= Extracted records =

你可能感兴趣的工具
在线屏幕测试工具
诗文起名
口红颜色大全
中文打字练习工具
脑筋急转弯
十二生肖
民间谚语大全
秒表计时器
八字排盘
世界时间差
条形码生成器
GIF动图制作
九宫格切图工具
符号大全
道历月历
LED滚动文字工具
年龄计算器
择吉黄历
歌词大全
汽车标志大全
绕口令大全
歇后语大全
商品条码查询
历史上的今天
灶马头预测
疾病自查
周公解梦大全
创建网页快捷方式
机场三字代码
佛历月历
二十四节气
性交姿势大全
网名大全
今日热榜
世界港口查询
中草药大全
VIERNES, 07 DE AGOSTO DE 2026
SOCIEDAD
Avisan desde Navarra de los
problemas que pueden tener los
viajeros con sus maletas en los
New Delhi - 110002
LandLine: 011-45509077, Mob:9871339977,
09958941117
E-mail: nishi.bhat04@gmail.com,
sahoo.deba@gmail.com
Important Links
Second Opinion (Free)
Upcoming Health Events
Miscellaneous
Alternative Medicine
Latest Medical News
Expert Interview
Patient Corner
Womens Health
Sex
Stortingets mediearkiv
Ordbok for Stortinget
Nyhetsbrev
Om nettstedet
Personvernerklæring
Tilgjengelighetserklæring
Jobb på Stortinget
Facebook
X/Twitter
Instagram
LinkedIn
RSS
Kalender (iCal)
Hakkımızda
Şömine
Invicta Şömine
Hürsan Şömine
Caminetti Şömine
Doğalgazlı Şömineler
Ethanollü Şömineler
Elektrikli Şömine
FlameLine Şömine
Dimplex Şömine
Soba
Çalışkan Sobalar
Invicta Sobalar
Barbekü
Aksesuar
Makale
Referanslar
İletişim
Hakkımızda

--

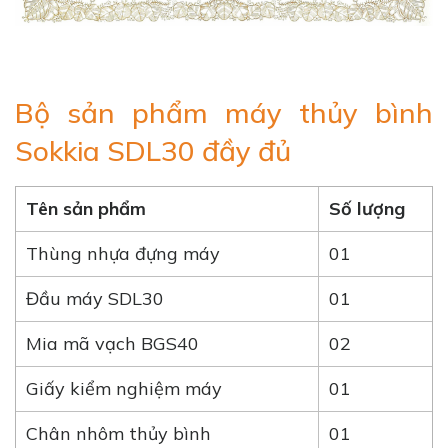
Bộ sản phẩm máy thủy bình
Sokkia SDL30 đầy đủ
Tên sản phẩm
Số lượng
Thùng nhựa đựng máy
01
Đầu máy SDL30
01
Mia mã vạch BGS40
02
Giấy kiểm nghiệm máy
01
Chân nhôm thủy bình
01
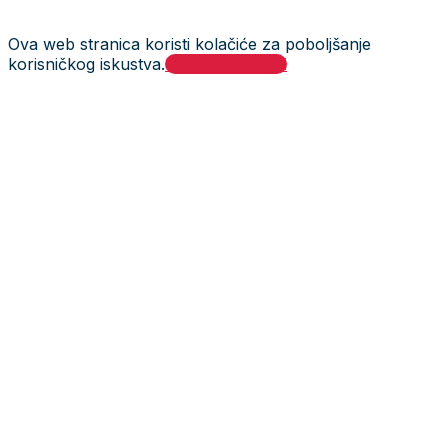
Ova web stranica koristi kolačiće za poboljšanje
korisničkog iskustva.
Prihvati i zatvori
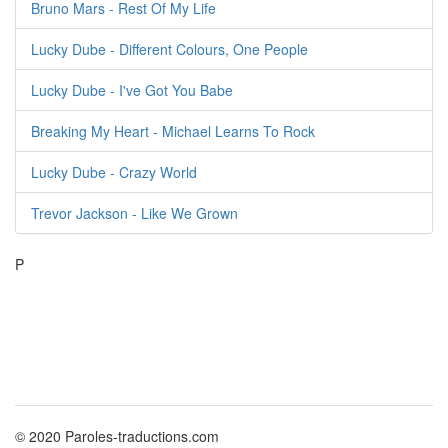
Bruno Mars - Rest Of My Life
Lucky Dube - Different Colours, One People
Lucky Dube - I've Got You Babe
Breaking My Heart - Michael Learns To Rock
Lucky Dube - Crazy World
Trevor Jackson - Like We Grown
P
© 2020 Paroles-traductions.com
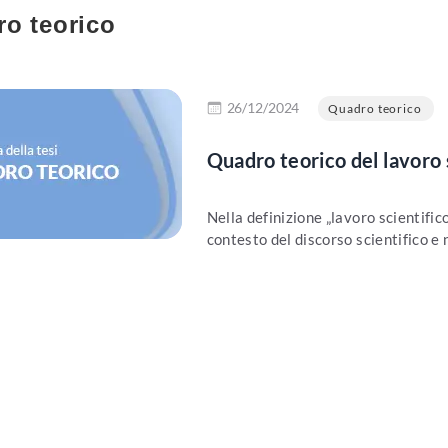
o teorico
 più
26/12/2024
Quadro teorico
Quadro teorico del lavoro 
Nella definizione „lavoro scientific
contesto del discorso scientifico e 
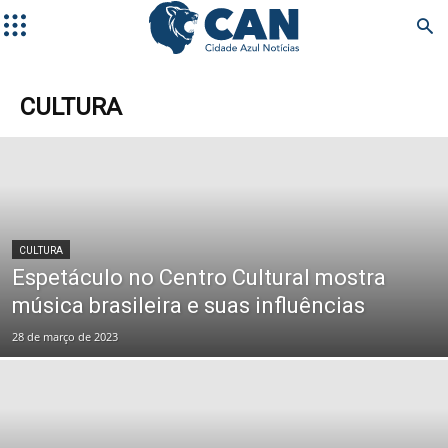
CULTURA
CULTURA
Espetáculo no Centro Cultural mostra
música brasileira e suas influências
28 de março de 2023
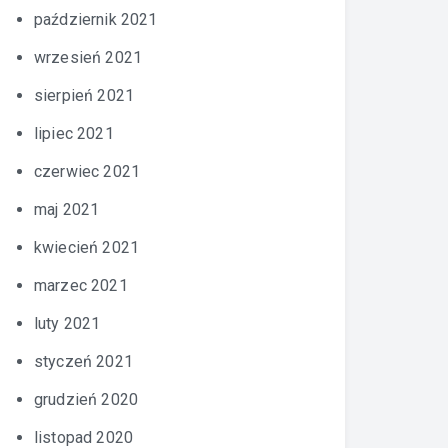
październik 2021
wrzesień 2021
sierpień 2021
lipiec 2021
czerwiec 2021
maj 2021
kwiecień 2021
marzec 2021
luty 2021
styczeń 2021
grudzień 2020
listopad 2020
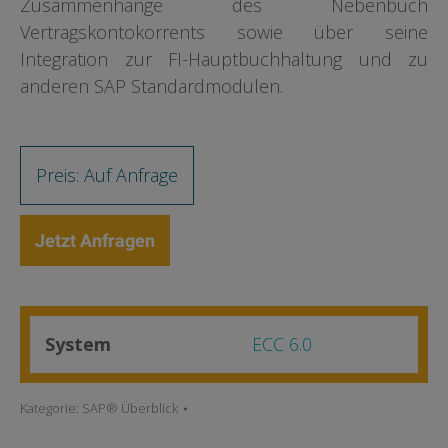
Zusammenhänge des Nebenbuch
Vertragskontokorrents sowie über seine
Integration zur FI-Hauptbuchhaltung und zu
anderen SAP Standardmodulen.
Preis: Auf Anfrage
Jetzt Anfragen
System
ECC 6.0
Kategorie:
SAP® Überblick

= What the task requires =
Reply with the number of lines in the preceding entries that contain "Şömineler", and no other words.

= Your solution =
2